_WHAT IS REQUIRED_. Continue the passage on feeding crickets from the point where it stops.

_PASSAGE_.
+++

Crickets can eat a variety of foods, including insects, larvae, and flowers. If you’re considering purchasing crickets as pets, remember that healthy feeder crickets will provide your pet with the best nutrition. They should get the same nutrients in captivity as they would in the wild.

Keep in mind, if you keep crickets for food for other pets, that the crickets are also providing nutrition to your pet. Pet experts and enthusiasts refer to “gut loading” as the process of feeding prey crickets’ healthy food. You can choose from a wide range of nutritious foods to feed your crickets:

  • Fruit including bananas, oranges, and apples
  • Veggies including potatoes, leafy greens, carrots, and squash
  • Grains, such as wheat germ, alfalfa, and rice cereal
  • Packaged pet foods, such as reptile food, fish flakes, and dry dog or cat food
  • Commercial food made exclusively for crickets

You’ll need to ensure that your crickets are fed properly and have plenty of space for them to move around. Crickets are able to regulate their food intake as long as there is food available in their environment.

To ensure that the crickets have enough food and water, you should check their cage at least once every two days. You can even place whole fruits and vegetables directly in their cage. To avoid making a mess, dry pet foods and grains must be placed in shallow dishes or lids.

+++

_RECORD SET_.
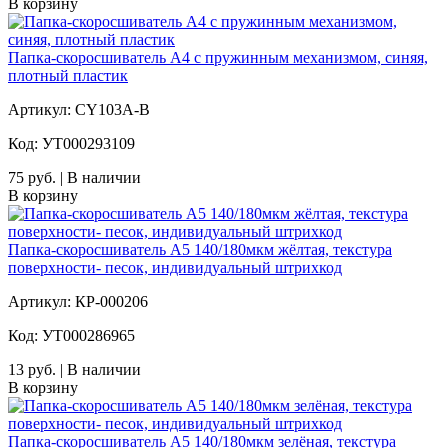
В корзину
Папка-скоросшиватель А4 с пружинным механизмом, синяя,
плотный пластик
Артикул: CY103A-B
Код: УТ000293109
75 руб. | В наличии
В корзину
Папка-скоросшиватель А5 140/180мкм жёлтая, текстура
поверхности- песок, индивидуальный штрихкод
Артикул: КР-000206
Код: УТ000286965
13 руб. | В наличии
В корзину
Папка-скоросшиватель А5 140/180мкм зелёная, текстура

+++

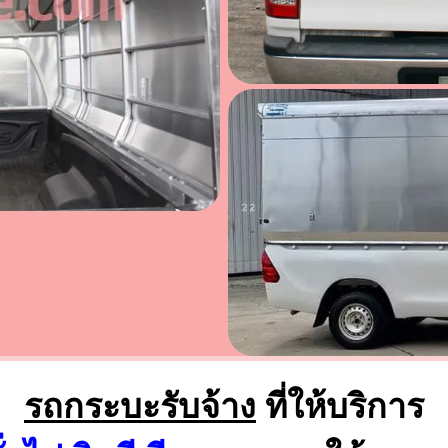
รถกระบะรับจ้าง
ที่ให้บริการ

+++

_REPLY TO THE TASK_.
cricket on a green leaf
Image courtesy to Pixabay

Frequent Problems with Feeding Crickets

Like with any other pet, there are a few best practices to abide by when managing crickets. These daily practices will ensure your crickets are as healthy and nutritious as possible, regardless of whether you’re using them as feeder pets or personal pets.

Avoid Mold & Humidity Issues

For crickets to thrive, they need good air circulation and fresh foods. Your crickets might not survive if the humidity is too high. Your crickets should be stored in a tank, container, or terrarium that has a closing lid. Crickets require a temperature anywhere between 70-75 degrees Fahrenheit – which is similar to their natural environment.

You can make the habitat healthier for your crickets by allowing one side of the container in which they’re housed to be used for food and water. Also, make sure to check the food frequently for mold. You can provide dried pet food and grains regularly, as they won’t consume it all at once. And note that these foods will not mold as fast as fresh produce so they can (and should) be given more frequently.

Clean and Sufficient Drinking Water

If water levels in their environment are too high, crickets can actually drown. Consider filling a shallow container like a yogurt or condiment container with fish tank pebbles or small rocks. This will provide safe drinking water for your crickets, as they’ll have a safe and secure way to drink their water, while the pebbles will keep the containers firmly on the ground.

Some cricket owners also place cotton balls in clean water and submerge them in the habitat. This gives crickets an easy way to keep hydrated day to day. It’s very important that you keep food and water separate so that dry foods and grains don’t become more susceptible to mold.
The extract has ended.